**Task prompt**
Which APIs does the patch announcement below say are introduced in the patch set?

**Quoted passage**
* [PATCH 0/9] mm: generic adaptive large memory allocation APIs
@ 2010-05-13 9:49 Changli Gao
2010-05-13 15:04 ` James Bottomley
0 siblings, 1 reply; 3+ messages in thread
From: Changli Gao @ 2010-05-13 9:49 UTC (permalink / raw)
To: akpm
Cc: Hoang-Nam Nguyen, Christoph Raisch, Roland Dreier, Sean Hefty,
Hal Rosenstock, Divy Le Ray, James E.J. Bottomley,
Theodore Ts'o, Andreas Dilger, Alexander Viro, Paul Menage,
Li Zefan, linux-rdma, linux-kernel, netdev, linux-scsi,
linux-ext4, linux-fsdevel, linux-mm, containers, Changli Gao
generic adaptive large memory allocation APIs
kv*alloc are used to allocate large contiguous memory and the users don't mind
whether the memory is physically or virtually contiguous. The allocator always
try its best to allocate physically contiguous memory first.
In this patch set, some APIs are introduced: kvmalloc(), kvzalloc(), kvcalloc(),
kvrealloc(), kvfree() and kvfree_inatomic().
Some code are converted to use the new generic APIs instead.

**Data records**

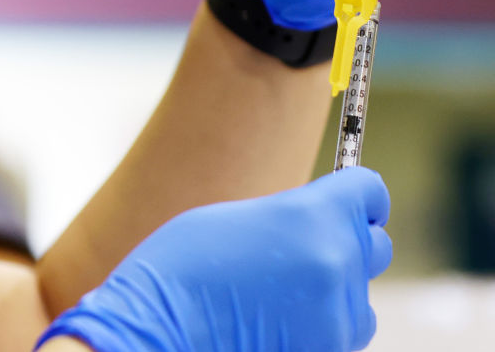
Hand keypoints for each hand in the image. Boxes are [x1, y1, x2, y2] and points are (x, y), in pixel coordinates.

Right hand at [35, 167, 391, 351]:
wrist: (156, 333)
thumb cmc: (180, 269)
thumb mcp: (234, 219)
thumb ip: (289, 217)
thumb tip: (316, 223)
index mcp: (310, 216)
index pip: (369, 193)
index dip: (359, 196)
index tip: (353, 203)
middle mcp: (334, 262)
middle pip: (373, 245)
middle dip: (346, 243)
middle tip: (305, 250)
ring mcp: (336, 316)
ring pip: (359, 296)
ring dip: (334, 291)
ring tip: (279, 294)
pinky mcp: (328, 351)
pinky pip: (342, 332)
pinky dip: (319, 325)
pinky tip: (275, 320)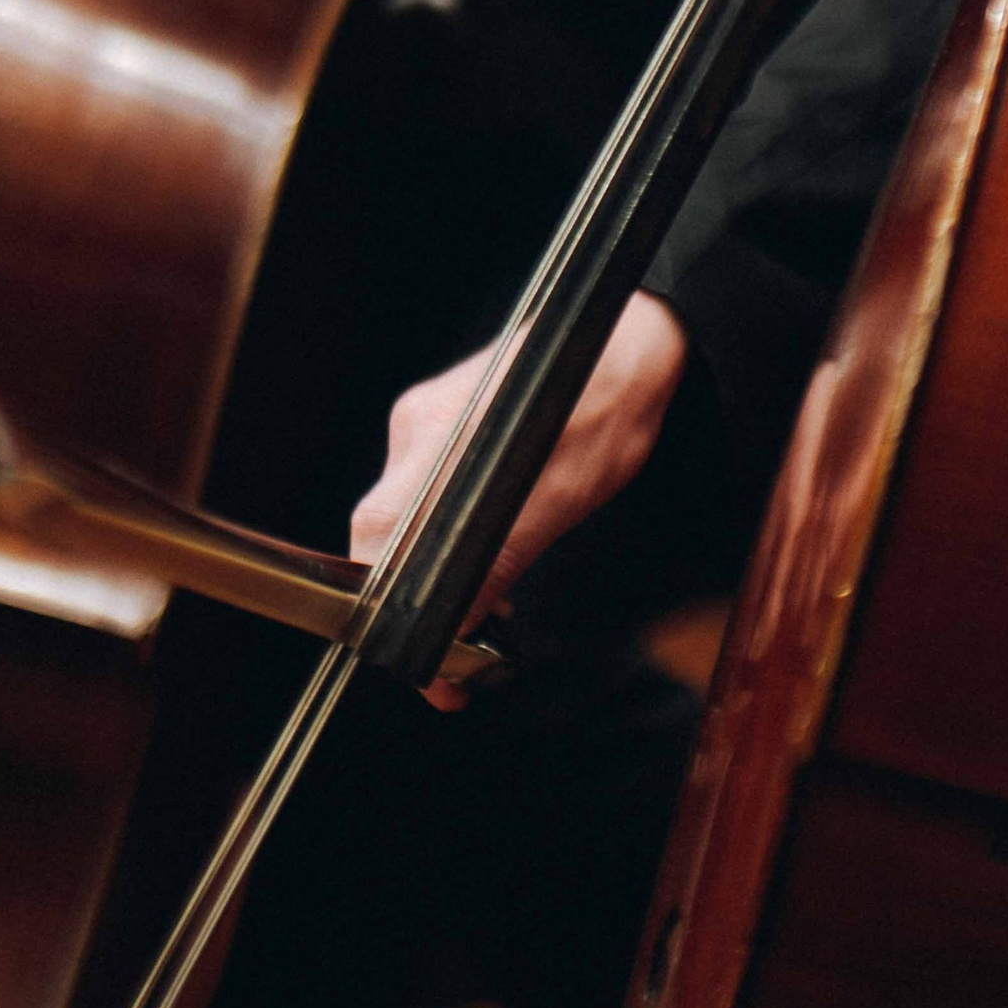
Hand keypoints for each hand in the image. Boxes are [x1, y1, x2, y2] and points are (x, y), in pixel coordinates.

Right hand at [349, 291, 690, 706]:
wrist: (631, 345)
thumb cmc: (607, 408)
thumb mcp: (562, 499)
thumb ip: (499, 560)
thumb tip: (452, 624)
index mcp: (435, 440)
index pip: (376, 542)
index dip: (391, 610)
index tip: (429, 661)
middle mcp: (415, 428)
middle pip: (382, 539)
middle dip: (415, 601)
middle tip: (461, 652)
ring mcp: (425, 423)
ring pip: (405, 522)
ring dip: (437, 571)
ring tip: (489, 603)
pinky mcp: (443, 424)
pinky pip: (427, 496)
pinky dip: (450, 536)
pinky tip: (493, 549)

**Expected answer**
kvmalloc(), kvzalloc(), kvcalloc(), kvrealloc(), kvfree() and kvfree_inatomic().